I bought some brads to fill in the holes that resulted from the railing pieces not fitting properly, but I didn’t like how they looked.

The holes are about 1/8″ square. An 1/8″ piece of strip wood wouldn’t fit — presumably that’s also why the railing pieces didn’t fit — but the next size down that I had on hand, 3/32″, was slightly too small.

By cutting the 3/32″ dowel into pieces slightly longer than 3/32″, I was able to cram them into the holes so they’d stay put. On a leftover stair I tried one stained with walnut and one with ebony, to see which looked better. I decided to stick with the walnut (the same color as the steps).

This took a surprisingly long time to do.
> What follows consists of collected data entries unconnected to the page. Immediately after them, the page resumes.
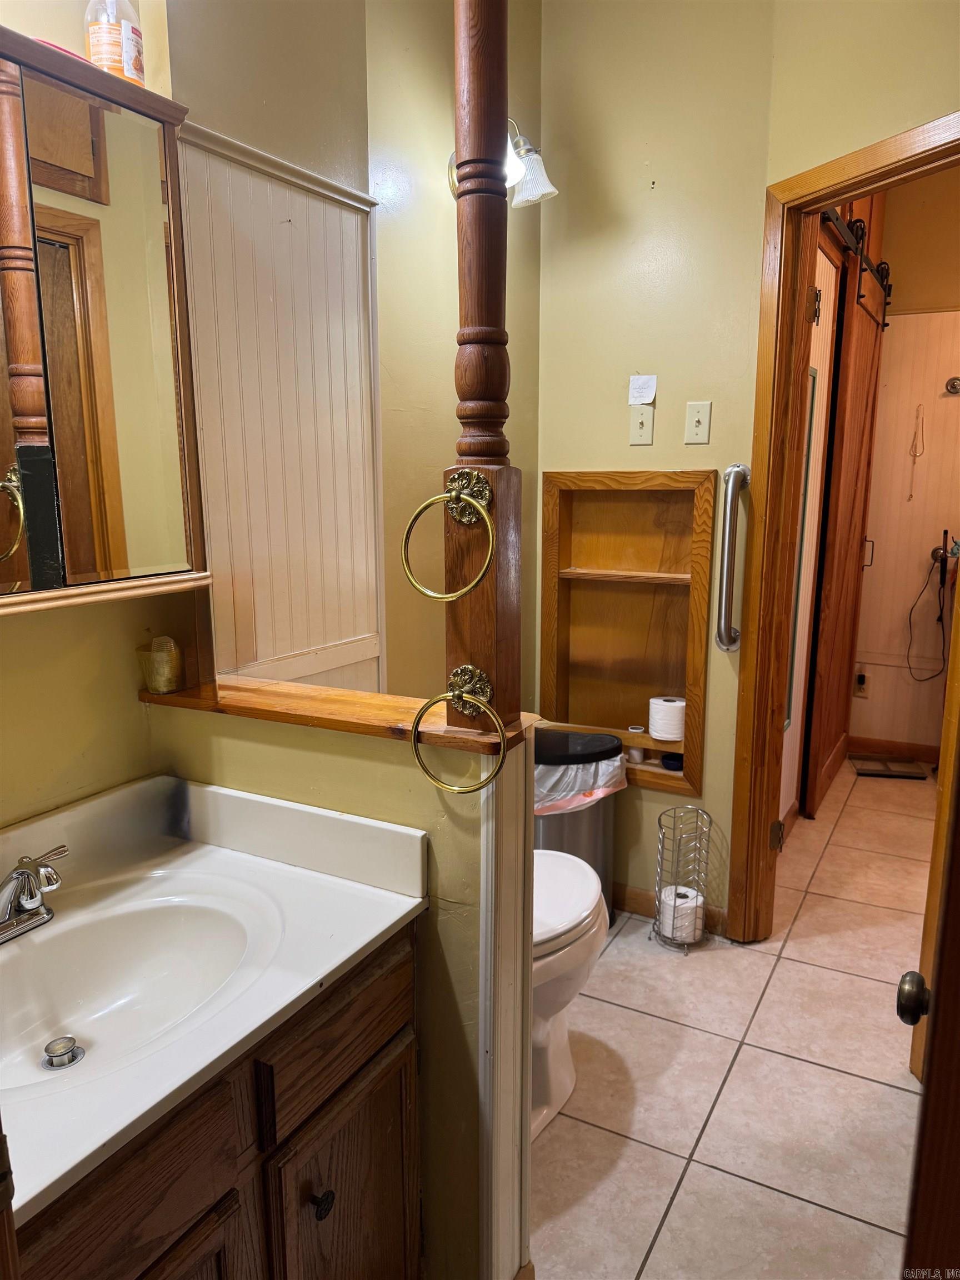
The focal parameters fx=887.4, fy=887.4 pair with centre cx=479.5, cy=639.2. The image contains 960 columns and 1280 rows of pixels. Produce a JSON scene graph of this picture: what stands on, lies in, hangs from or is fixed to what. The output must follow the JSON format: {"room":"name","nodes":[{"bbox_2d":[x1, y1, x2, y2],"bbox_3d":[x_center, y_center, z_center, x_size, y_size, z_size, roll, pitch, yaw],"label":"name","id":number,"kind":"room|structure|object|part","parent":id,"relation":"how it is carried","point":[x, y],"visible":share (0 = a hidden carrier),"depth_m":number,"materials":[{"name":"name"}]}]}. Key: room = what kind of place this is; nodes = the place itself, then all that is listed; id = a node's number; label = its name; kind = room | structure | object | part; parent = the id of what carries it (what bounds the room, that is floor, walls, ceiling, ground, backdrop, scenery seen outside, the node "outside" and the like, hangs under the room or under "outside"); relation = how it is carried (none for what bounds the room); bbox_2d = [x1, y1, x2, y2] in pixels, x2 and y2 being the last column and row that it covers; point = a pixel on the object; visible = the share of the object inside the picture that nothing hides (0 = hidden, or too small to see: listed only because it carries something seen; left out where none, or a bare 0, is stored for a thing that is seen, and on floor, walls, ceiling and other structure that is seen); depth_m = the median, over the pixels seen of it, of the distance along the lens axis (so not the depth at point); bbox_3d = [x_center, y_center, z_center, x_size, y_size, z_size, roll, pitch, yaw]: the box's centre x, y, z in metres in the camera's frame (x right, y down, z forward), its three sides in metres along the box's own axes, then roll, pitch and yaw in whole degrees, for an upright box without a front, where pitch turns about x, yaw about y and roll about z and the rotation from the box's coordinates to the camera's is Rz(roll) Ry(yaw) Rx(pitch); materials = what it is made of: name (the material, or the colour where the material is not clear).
{"room":"bathroom","nodes":[
{"label":"bathroom","id":0,"kind":"room"},
{"bbox_2d":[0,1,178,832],"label":"left wall","id":1,"kind":"structure","parent":0,"point":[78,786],"depth_m":1.50,"materials":[{"name":"paint"}]},
{"bbox_2d":[0,23,209,619],"bbox_3d":[-0.726,-0.399,1.144,0.179,0.763,0.821,6,13,29],"label":"medicine cabinet","id":2,"kind":"object","parent":1,"relation":"attached to","point":[106,399],"visible":1,"depth_m":1.30,"materials":[{"name":"brown wood"}]},
{"bbox_2d":[84,0,144,85],"bbox_3d":[-0.574,-0.976,1.382,0.084,0.260,0.083,-10,15,-41],"label":"bottle","id":3,"kind":"object","parent":2,"relation":"on","point":[117,49],"visible":0.74,"depth_m":1.36,"materials":[{"name":"plastic"}]},
{"bbox_2d":[152,687,536,1279],"bbox_3d":[-0.241,0.633,1.598,0.738,0.995,0.147,6,13,29],"label":"half wall","id":4,"kind":"structure","parent":0,"point":[465,834],"depth_m":1.41,"materials":[{"name":"paint"}]},
{"bbox_2d":[138,673,533,754],"bbox_3d":[-0.264,0.115,1.505,0.766,0.029,0.206,6,13,29],"label":"wooden ledge","id":5,"kind":"object","parent":4,"relation":"attached to","point":[349,727],"visible":0.7,"depth_m":1.44,"materials":[{"name":"brown wood"}]},
{"bbox_2d":[136,633,183,694],"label":"plastic cups","id":6,"kind":"object","parent":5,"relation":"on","point":[167,686],"visible":1,"depth_m":1.55,"materials":[{"name":"plastic"}]},
{"bbox_2d":[444,0,524,732],"bbox_3d":[-0.001,-0.545,1.222,0.103,1.372,0.102,6,13,29],"label":"wooden column","id":7,"kind":"object","parent":5,"relation":"on","point":[465,127],"visible":0.92,"depth_m":1.23,"materials":[{"name":"brown wood"}]},
{"bbox_2d":[402,470,494,603],"bbox_3d":[-0.039,-0.143,1.270,0.154,0.190,0.077,6,13,29],"label":"towel ring","id":8,"kind":"object","parent":7,"relation":"attached to","point":[475,504],"visible":0.99,"depth_m":1.26,"materials":[{"name":"gold metal"}]},
{"bbox_2d":[410,665,507,793],"bbox_3d":[-0.023,0.135,1.267,0.164,0.173,0.069,6,13,29],"label":"towel ring","id":9,"kind":"object","parent":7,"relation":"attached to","point":[431,703],"visible":0.99,"depth_m":1.26,"materials":[{"name":"gold metal"}]},
{"bbox_2d":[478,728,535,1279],"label":"trim","id":10,"kind":"structure","parent":4,"relation":"attached to","point":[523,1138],"depth_m":1.37,"materials":[{"name":"white paint"}]},
{"bbox_2d":[167,0,547,707],"bbox_3d":[-0.232,-0.459,2.296,0.154,2.833,1.263,6,13,29],"label":"back wall","id":11,"kind":"structure","parent":0,"point":[275,151],"depth_m":2.15,"materials":[{"name":"beige paint"}]},
{"bbox_2d":[176,123,384,698],"bbox_3d":[-0.449,-0.016,2.105,0.036,2.055,0.613,6,13,29],"label":"wall panel","id":12,"kind":"structure","parent":11,"relation":"attached to","point":[288,200],"depth_m":2.01,"materials":[{"name":"white wood"}]},
{"bbox_2d":[449,121,557,209],"bbox_3d":[0.052,-1.226,2.299,0.283,0.224,0.212,6,13,29],"label":"wall sconce","id":13,"kind":"object","parent":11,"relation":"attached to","point":[539,168],"visible":0.48,"depth_m":2.28,"materials":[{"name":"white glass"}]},
{"bbox_2d":[527,757,935,1279],"bbox_3d":[0.762,1.050,2.170,2.869,0.061,5.894,6,13,29],"label":"tile floor","id":14,"kind":"structure","parent":0,"point":[837,977],"depth_m":2.07,"materials":[{"name":"beige tile"}]},
{"bbox_2d":[13,920,421,1279],"bbox_3d":[-0.511,0.857,1.176,0.551,0.753,0.831,6,13,29],"label":"vanity cabinet","id":15,"kind":"object","parent":14,"relation":"on","point":[399,1152],"visible":0.55,"depth_m":1.12,"materials":[{"name":"brown wood"}]},
{"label":"drawer","id":16,"kind":"part","parent":15,"relation":"part of","materials":[{"name":"brown wood"}]},
{"bbox_2d":[0,768,429,1232],"bbox_3d":[-0.546,0.419,1.211,0.635,0.126,0.806,6,13,29],"label":"vanity countertop","id":17,"kind":"structure","parent":15,"relation":"on","point":[201,850],"depth_m":1.30,"materials":[{"name":"white"}]},
{"bbox_2d":[0,842,68,943],"bbox_3d":[-0.635,0.357,1.218,0.158,0.109,0.221,6,13,29],"label":"faucet","id":18,"kind":"object","parent":17,"relation":"on","point":[16,878],"visible":0.99,"depth_m":1.23,"materials":[{"name":"silver metal"}]},
{"bbox_2d":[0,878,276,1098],"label":"sink","id":19,"kind":"object","parent":17,"relation":"in","point":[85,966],"visible":0.7,"depth_m":1.30,"materials":[{"name":"white ceramic"}]},
{"bbox_2d":[41,1035,83,1069],"bbox_3d":[-0.565,0.559,1.201,0.047,0.019,0.048,6,13,29],"label":"sink drain","id":20,"kind":"object","parent":19,"relation":"in","point":[56,1055],"visible":0.97,"depth_m":1.19,"materials":[{"name":"silver metal"}]},
{"bbox_3d":[-0.221,0.773,1.227,0.027,0.031,0.027,6,13,29],"label":"knob","id":21,"kind":"part","parent":15,"relation":"part of","materials":[{"name":"black metal"}]},
{"bbox_3d":[-0.192,0.562,1.273,0.025,0.134,0.322,6,13,29],"label":"drawer","id":22,"kind":"part","parent":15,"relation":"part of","materials":[{"name":"brown wood"}]},
{"bbox_3d":[-0.192,0.916,1.366,0.040,0.469,0.274,6,13,29],"label":"cabinet door","id":23,"kind":"part","parent":15,"relation":"part of","materials":[{"name":"brown wood"}]},
{"bbox_2d":[529,844,608,1142],"bbox_3d":[-0.015,0.641,1.992,0.617,0.803,0.555,6,13,29],"label":"toilet","id":24,"kind":"object","parent":14,"relation":"on","point":[576,907],"visible":0.21,"depth_m":1.90,"materials":[{"name":"white ceramic"}]},
{"bbox_2d":[533,727,626,925],"bbox_3d":[0.258,0.593,2.717,0.321,0.616,0.322,6,13,29],"label":"trash can","id":25,"kind":"object","parent":14,"relation":"on","point":[602,853],"visible":0.41,"depth_m":2.60,"materials":[{"name":"silver metal"}]},
{"bbox_2d":[533,736,629,817],"bbox_3d":[0.232,0.462,2.783,0.382,0.337,0.378,6,13,29],"label":"trash bag","id":26,"kind":"object","parent":25,"relation":"in","point":[594,791],"visible":0.3,"depth_m":2.62,"materials":[{"name":"plastic"}]},
{"bbox_2d":[650,803,714,953],"bbox_3d":[0.605,0.710,2.662,0.166,0.422,0.170,6,13,29],"label":"toilet paper stand","id":27,"kind":"object","parent":14,"relation":"on","point":[697,810],"visible":0.93,"depth_m":2.64,"materials":[{"name":"silver metal"}]},
{"bbox_2d":[658,885,704,940],"bbox_3d":[0.617,0.831,2.714,0.113,0.111,0.114,6,13,29],"label":"toilet paper roll","id":28,"kind":"object","parent":27,"relation":"in","point":[686,923],"visible":0.65,"depth_m":2.66,"materials":[{"name":"white paper"}]},
{"bbox_2d":[852,754,928,778],"bbox_3d":[1.919,0.601,4.168,0.282,0.028,0.244,2,11,10],"label":"bathroom scale","id":29,"kind":"object","parent":14,"relation":"on","point":[884,773],"visible":0.98,"depth_m":4.14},
{"bbox_2d":[537,0,959,928],"bbox_3d":[0.470,-0.542,2.671,0.707,2.863,0.121,6,13,29],"label":"back wall","id":30,"kind":"structure","parent":0,"point":[663,396],"depth_m":2.51,"materials":[{"name":"paint"}]},
{"bbox_2d":[538,467,717,794],"bbox_3d":[0.469,-0.019,2.821,0.650,0.935,0.156,6,13,29],"label":"wall niche shelf","id":31,"kind":"object","parent":30,"relation":"in","point":[631,598],"visible":0.85,"depth_m":2.87,"materials":[{"name":"brown wood"}]},
{"bbox_2d":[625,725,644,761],"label":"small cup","id":32,"kind":"object","parent":31,"relation":"in","point":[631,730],"visible":0.89,"depth_m":2.86,"materials":[{"name":"white"}]},
{"bbox_2d":[648,695,686,740],"bbox_3d":[0.598,0.245,2.806,0.118,0.112,0.116,6,13,29],"label":"toilet paper roll","id":33,"kind":"object","parent":31,"relation":"in","point":[668,703],"visible":0.98,"depth_m":2.76,"materials":[{"name":"white paper"}]},
{"bbox_2d":[660,751,683,770],"bbox_3d":[0.619,0.386,2.833,0.088,0.043,0.086,6,13,29],"label":"container","id":34,"kind":"object","parent":31,"relation":"in","point":[673,759],"visible":0.86,"depth_m":2.80,"materials":[{"name":"blue"}]},
{"bbox_2d":[628,405,654,444],"bbox_3d":[0.465,-0.618,2.581,0.069,0.115,0.019,6,13,29],"label":"light switch","id":35,"kind":"object","parent":30,"relation":"attached to","point":[639,423],"visible":0.98,"depth_m":2.58,"materials":[{"name":"plastic"}]},
{"bbox_2d":[628,373,657,405],"bbox_3d":[0.470,-0.719,2.562,0.080,0.085,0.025,6,13,29],"label":"paper note","id":36,"kind":"object","parent":30,"relation":"attached to","point":[647,399],"visible":0.98,"depth_m":2.56,"materials":[{"name":"white paper"}]},
{"bbox_2d":[614,883,728,935],"bbox_3d":[0.460,0.831,2.885,0.739,0.089,0.015,6,13,29],"label":"baseboard","id":37,"kind":"structure","parent":30,"relation":"attached to","point":[629,896],"depth_m":2.84,"materials":[{"name":"brown wood"}]},
{"bbox_2d":[684,401,712,444],"bbox_3d":[0.611,-0.607,2.501,0.068,0.116,0.019,6,13,29],"label":"light switch","id":38,"kind":"object","parent":30,"relation":"attached to","point":[694,423],"visible":0.97,"depth_m":2.50,"materials":[{"name":"beige plastic"}]},
{"bbox_2d":[712,462,749,652],"bbox_3d":[0.709,-0.225,2.500,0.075,0.534,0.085,6,13,29],"label":"grab bar","id":39,"kind":"object","parent":30,"relation":"attached to","point":[736,469],"visible":0.98,"depth_m":2.47,"materials":[{"name":"silver metal"}]},
{"bbox_2d":[726,108,959,949],"bbox_3d":[1.105,-0.090,2.282,0.701,2.125,0.222,6,13,29],"label":"door frame","id":40,"kind":"structure","parent":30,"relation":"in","point":[840,189],"depth_m":2.43,"materials":[{"name":"brown wood"}]},
{"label":"hinge","id":41,"kind":"part","parent":40,"relation":"part of","materials":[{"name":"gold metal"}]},
{"bbox_2d":[898,569,959,1277],"bbox_3d":[0.580,0.285,0.732,0.326,1.997,0.665,6,13,29],"label":"door","id":42,"kind":"structure","parent":40,"relation":"attached to","point":[940,953],"depth_m":0.83,"materials":[{"name":"brown wood"}]},
{"bbox_2d":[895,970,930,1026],"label":"door knob","id":43,"kind":"object","parent":42,"relation":"attached to","point":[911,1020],"visible":0.9,"depth_m":0.96,"materials":[{"name":"metal"}]},
{"bbox_2d":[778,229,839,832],"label":"door","id":44,"kind":"structure","parent":0,"point":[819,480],"depth_m":3.30,"materials":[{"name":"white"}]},
{"bbox_2d":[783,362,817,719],"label":"mirror","id":45,"kind":"object","parent":44,"relation":"attached to","point":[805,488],"visible":0.24,"depth_m":3.24,"materials":[{"name":"mirror"}]},
{"bbox_2d":[849,165,959,759],"bbox_3d":[2.398,-0.793,3.947,1.790,2.828,0.122,6,13,29],"label":"far wall","id":46,"kind":"structure","parent":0,"point":[953,399],"depth_m":4.12,"materials":[{"name":"beige paint"}]},
{"bbox_2d":[822,202,891,324],"bbox_3d":[1.348,-1.421,3.218,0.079,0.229,1.740,6,13,29],"label":"barn door rail","id":47,"kind":"object","parent":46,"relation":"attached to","point":[881,283],"visible":0.53,"depth_m":3.34,"materials":[{"name":"black metal"}]},
{"bbox_2d":[801,193,889,812],"bbox_3d":[1.552,-0.477,3.737,0.077,2.286,1.064,6,13,29],"label":"barn door","id":48,"kind":"structure","parent":47,"relation":"hanging from","point":[850,625],"depth_m":3.61,"materials":[{"name":"brown wood"}]},
{"bbox_2d":[852,665,869,697],"bbox_3d":[1.864,0.216,4.338,0.069,0.124,0.012,6,13,29],"label":"wall socket","id":49,"kind":"object","parent":46,"relation":"attached to","point":[860,681],"visible":0.97,"depth_m":4.33,"materials":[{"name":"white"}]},
{"bbox_2d":[848,735,941,763],"bbox_3d":[2.266,0.570,4.180,1.159,0.095,0.018,6,13,29],"label":"baseboard","id":50,"kind":"structure","parent":46,"relation":"attached to","point":[871,743],"depth_m":4.32,"materials":[{"name":"brown wood"}]},
{"bbox_2d":[906,405,925,500],"bbox_3d":[2.015,-0.852,4.095,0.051,0.426,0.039,6,13,29],"label":"hanging cord","id":51,"kind":"object","parent":46,"relation":"hanging from","point":[911,496],"visible":0.99,"depth_m":4.09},
{"bbox_2d":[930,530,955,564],"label":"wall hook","id":52,"kind":"object","parent":46,"relation":"attached to","point":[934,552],"visible":0.85,"depth_m":3.96,"materials":[{"name":"metal"}]},
{"bbox_2d":[905,535,950,682],"bbox_3d":[2.079,-0.131,4.077,0.204,0.635,0.260,6,13,29],"label":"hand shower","id":53,"kind":"object","parent":52,"relation":"hanging from","point":[932,555],"visible":0.99,"depth_m":4.08,"materials":[{"name":"black plastic"}]},
{"bbox_2d":[944,376,959,394],"bbox_3d":[2.102,-1.116,3.893,0.087,0.074,0.078,6,13,29],"label":"wall hook","id":54,"kind":"object","parent":46,"relation":"attached to","point":[953,385],"visible":0.98,"depth_m":3.92,"materials":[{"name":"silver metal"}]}
]}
I kept cutting the pieces slightly too short or slightly too long, or dropping them or breaking them as I tried to cram them into the holes. I inserted them from the back, then added glue to the back to keep them in place.

Next I added risers between the treads. I added a side piece on the bottom step to help stabilize it but didn’t bother with side pieces on the rest since they’ll be up against the wall. The risers are cut at a 45-degree angle where they meet the center post.

It’s surely a code violation not to have a railing, but that would have made the whole thing a lot more complicated. I may not have had a choice, since the pieces didn’t fit, but in the end I’m glad I left it off.

I lost the ball glued to the top of the post while I was filling in the holes and couldn’t find it. Luckily I had one more (it’s cut off the top of a 1:12 Centurian newel post). This time I poked a hole in the ball and the post and inserted a piece of wire to hold them together, in addition to glue. (The wire isn’t that long! I cut it down after I took the picture.)

Here’s the almost finished staircase. I haven’t added a riser to the top step yet. I want to make sure that step is positioned exactly right inside the hole, so I’ll wait until I assemble the rest of the cupola to glue that step in place and add the riser.